と、思った時に全くなんの脈絡もなく浮かんできたのが、「バニャーニャ」という名前でした。
現実の世界で「バニャーニャ」という場所はあるのだろうか?と調べてみると、
イタリアのトスカーナ地方にある、中世期に開かれた湯治場を指す言葉のようです。
またバナナチップみたいなお菓子に「バニャーニャ・チップ」という商品があるようなので、バナナを意味するイタリア語なのかもしれません。
『バニャーニャ物語』はファンタジーですが、この世界での自然観、そのなかに暮らす生きものたちを考える上で、インスピレーションの素になっているのは、ふだんの虫観察です。
今回の「氷虫」の羽化も、野外や飼育で観た、虫の幼虫からの羽化の様子に基づいています。
今年3月、5月に石垣島の林道で見たナナホシキンカメムシの5齢幼虫。
羽化がはじまった!
そして、しばらくするとピカピカの成虫に変化。
「クリスタルモドキ」は、もちろん架空の虫で、幼虫(終齢幼虫)はバニャーニャにある氷の洞窟に咲く氷の花のなかから見つかって、氷が溶けたあとに動きだした幼虫を、カイサが飼育してきました。
終齢を迎えた幼虫が羽化するまでの時間は、虫によってさまざまですが、
例えば私の大好きなアカスジキンカメムシは、10月ごろ終齢幼虫となり、そのまま越冬して、翌5月ごろに羽化して成虫になる、というかなり長い期間を終齢幼虫として過ごします。
現実に、氷の中で幼虫時代を過ごす虫がいるかどうかはわかりませんが、もっと小さいもの(1ミリ以下とか)であれば、いるかもしれないと思います。
あのクマムシのように、乾燥、真空、高温、高圧、放射線にも耐えて、電子レンジでチンしても平気だし、120年間水なして生き続けるという生物が現実にいる!のですから、まだ人間の知らないどこか過酷な条件下で、幼虫時代を過ごす虫がいても不思議ではないでしょう。

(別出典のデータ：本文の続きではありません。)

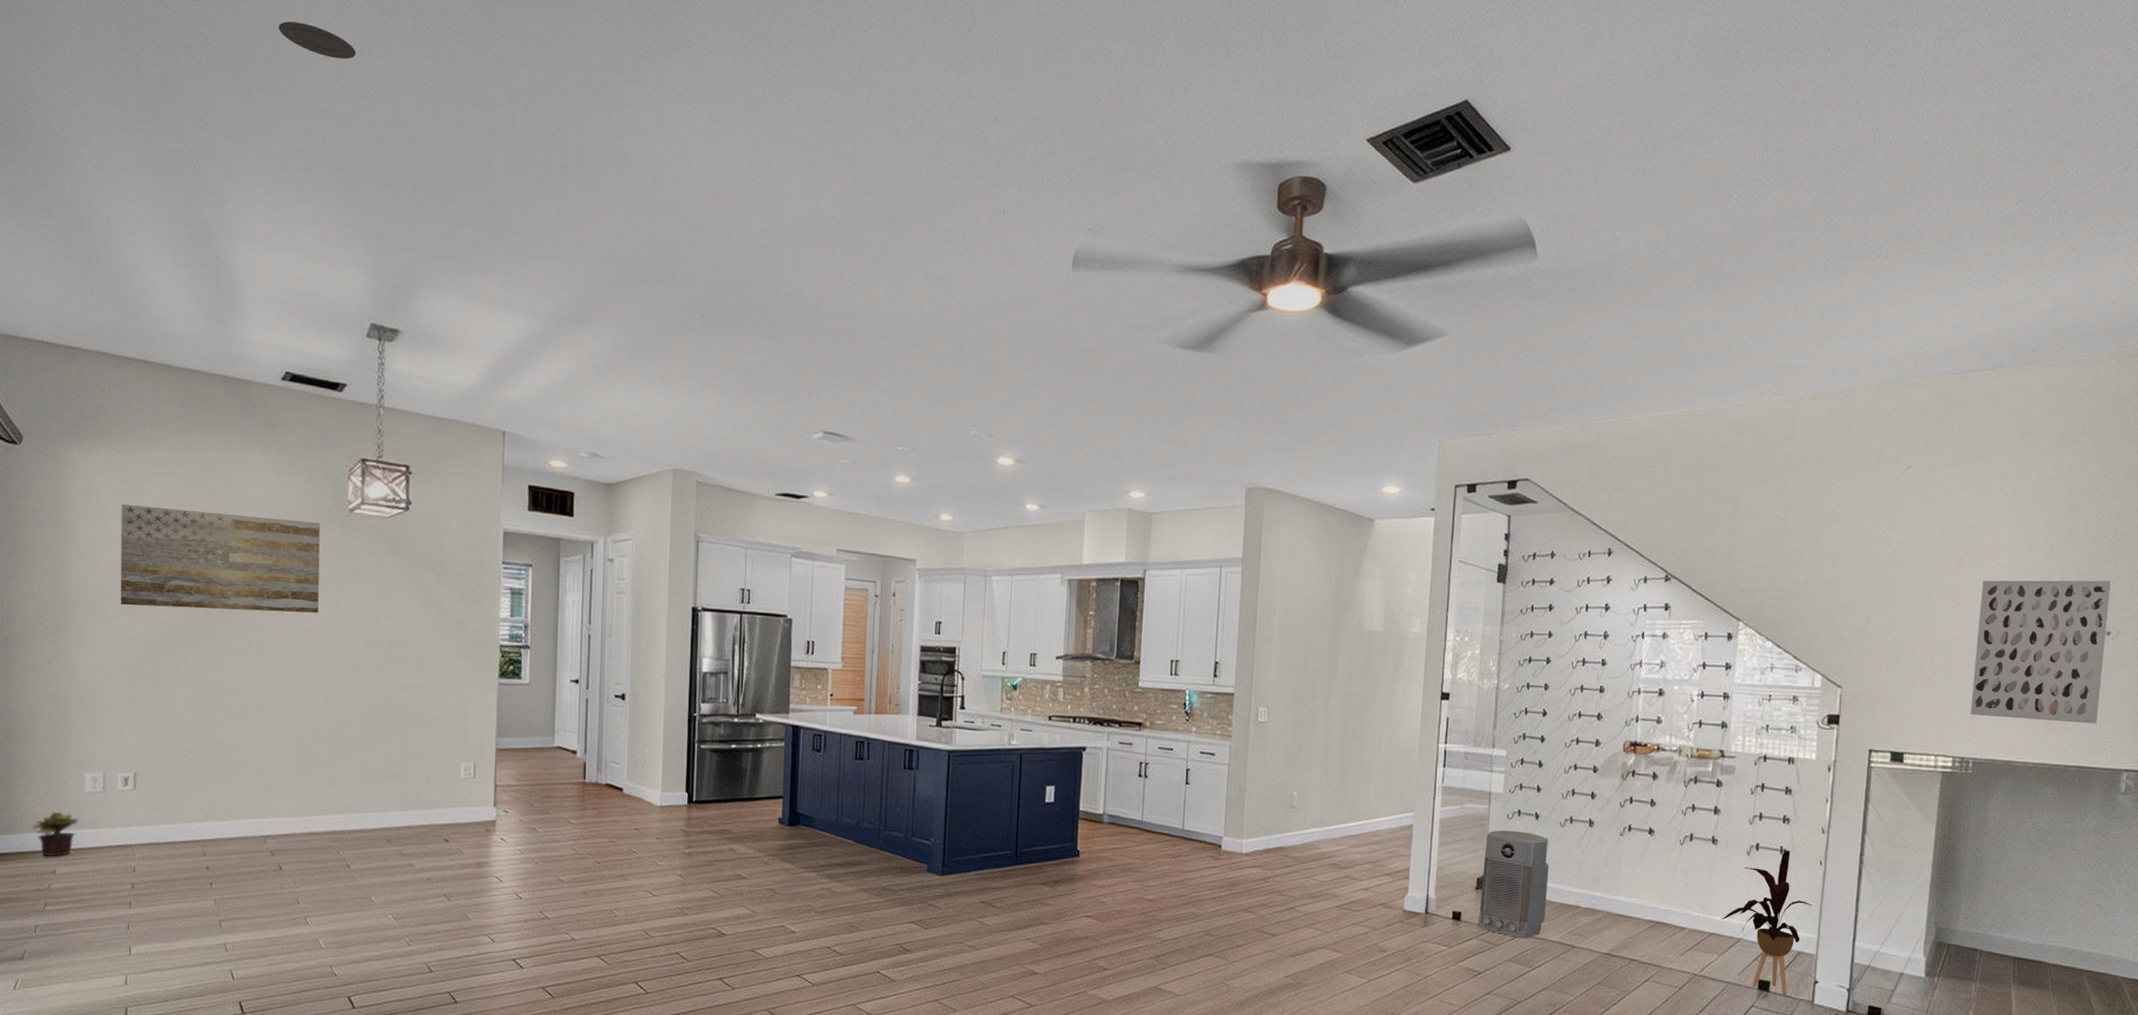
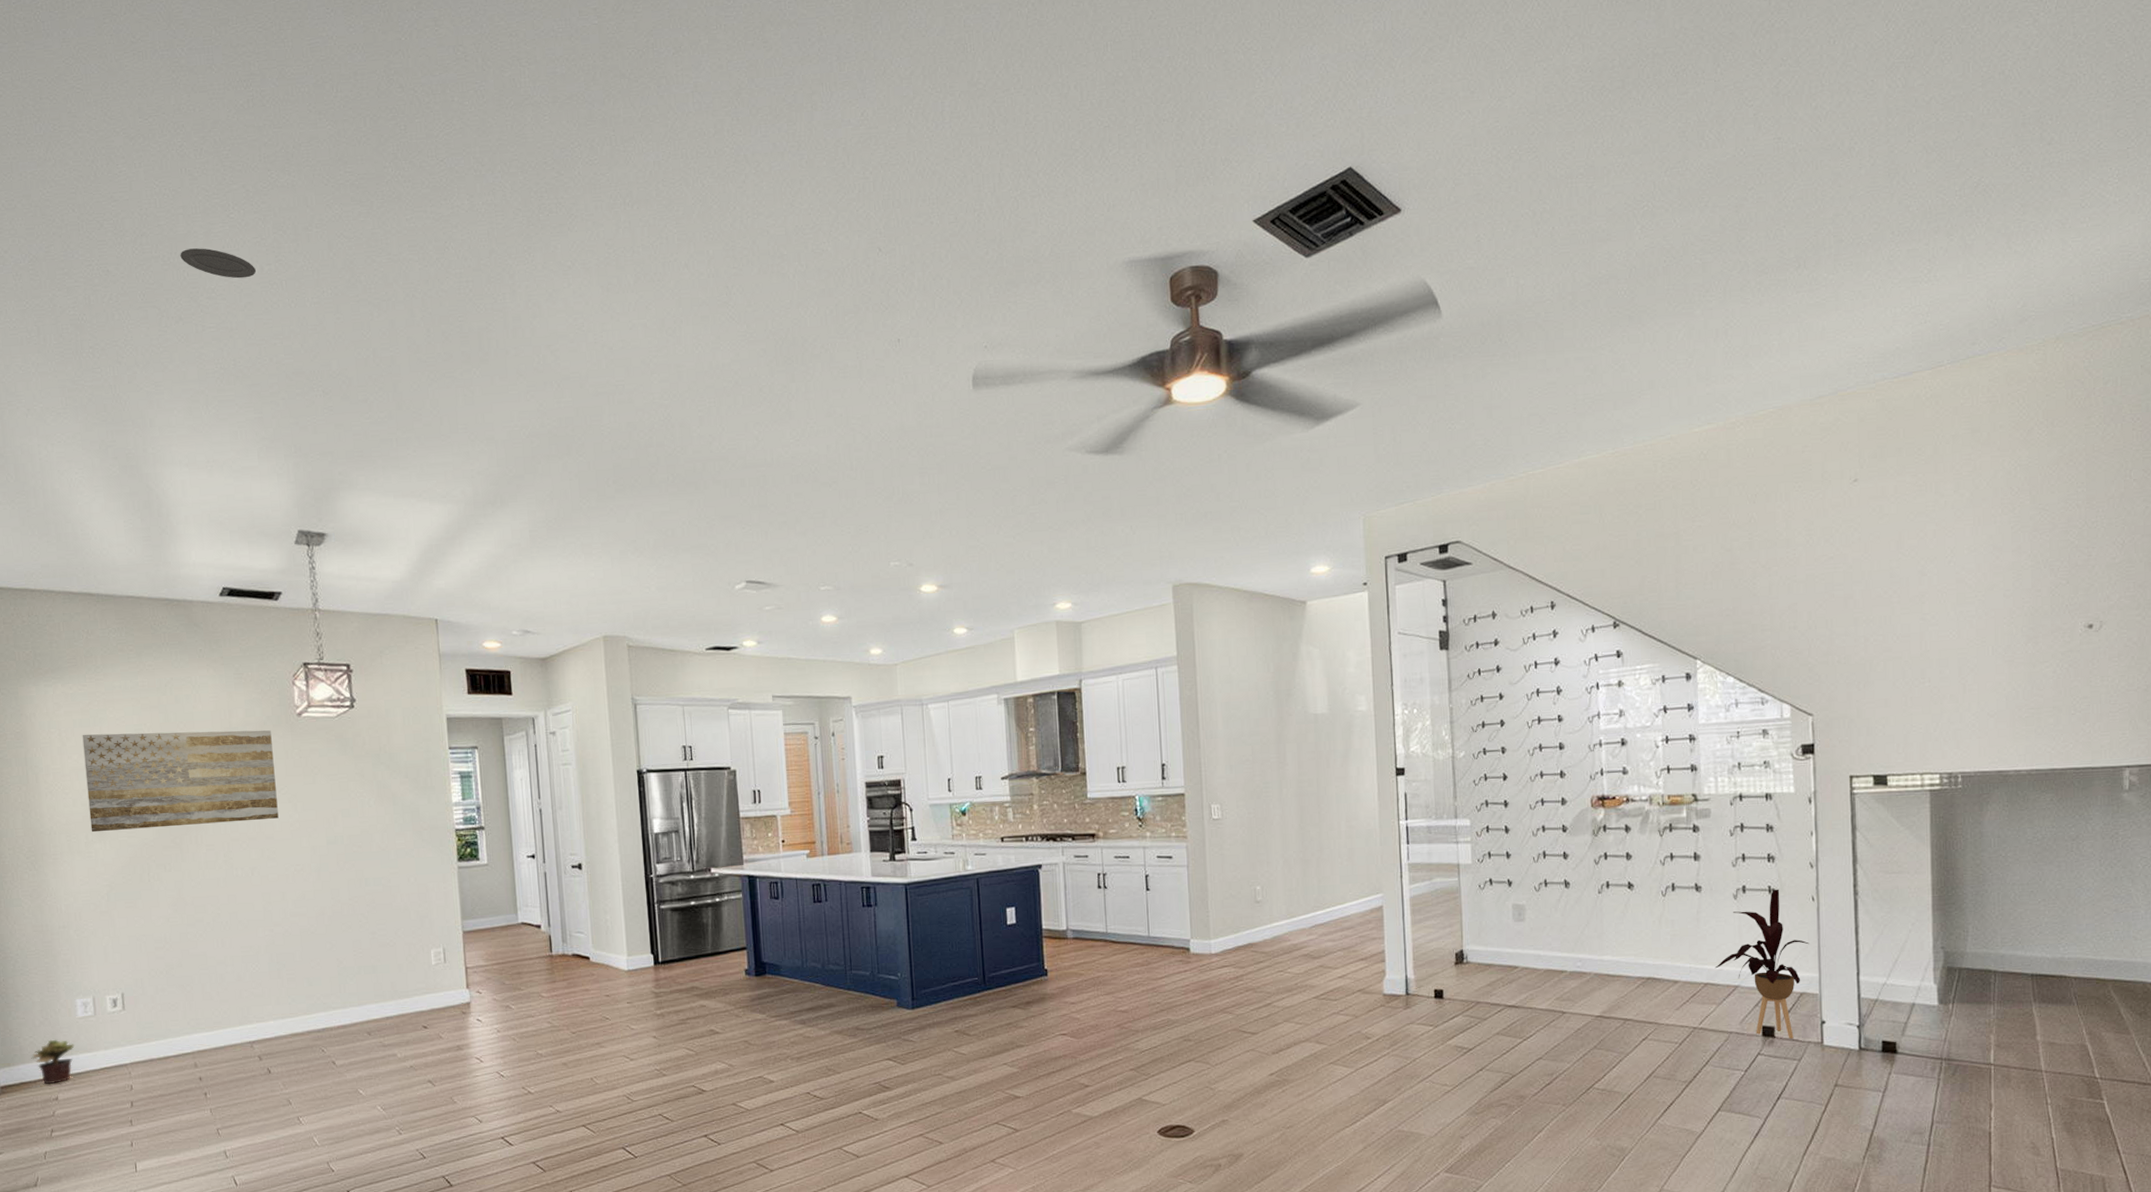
air purifier: present [1478,830,1549,939] -> none [1460,900,1531,1010]
wall art: present [1970,580,2111,724] -> none [1949,571,2090,728]

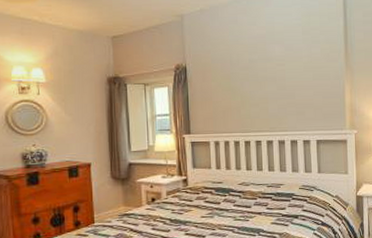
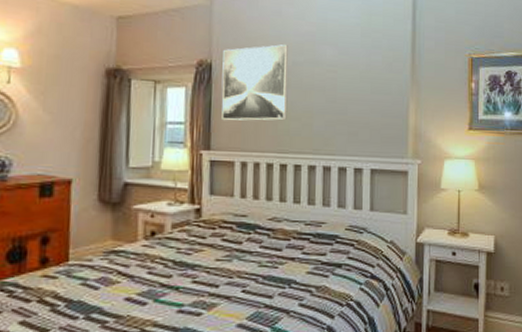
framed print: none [194,47,248,111] -> present [221,44,288,121]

人間の生存条件からは想像もつかないような、突飛ともいえるような生き方をしている生物は、まだまだたくさんいるんだろうなと思うと、とてつもなく世界は広く深いような気がして、わくわくしてくるのです。
今年も一年間、バニャーニャ物語を読んでくださって、
ありがとうございました!!!
更新日が遅れたり、1話が2話分にふくらんだり……と
いろいろ不備もありましたが、読んでくださるみなさまのおかげで
つづけることができました。
また、原宿の「シーモアグラス」では、「紙で読むバニャーニャ展」を開催することができ、モニターで読むのとはまた違うバニャーニャをつくる試みもできました。
会場を提供してくださったシーモアグラスさん、
企画をしてくださったカヨさん、
そして、見に来てくださり、感想を寄せてくださったみなさまに、
心からお礼申し上げます。
来年も、どうぞ、よろしくお願いいたします。
みなさま、よいお年をお迎えくださいますように。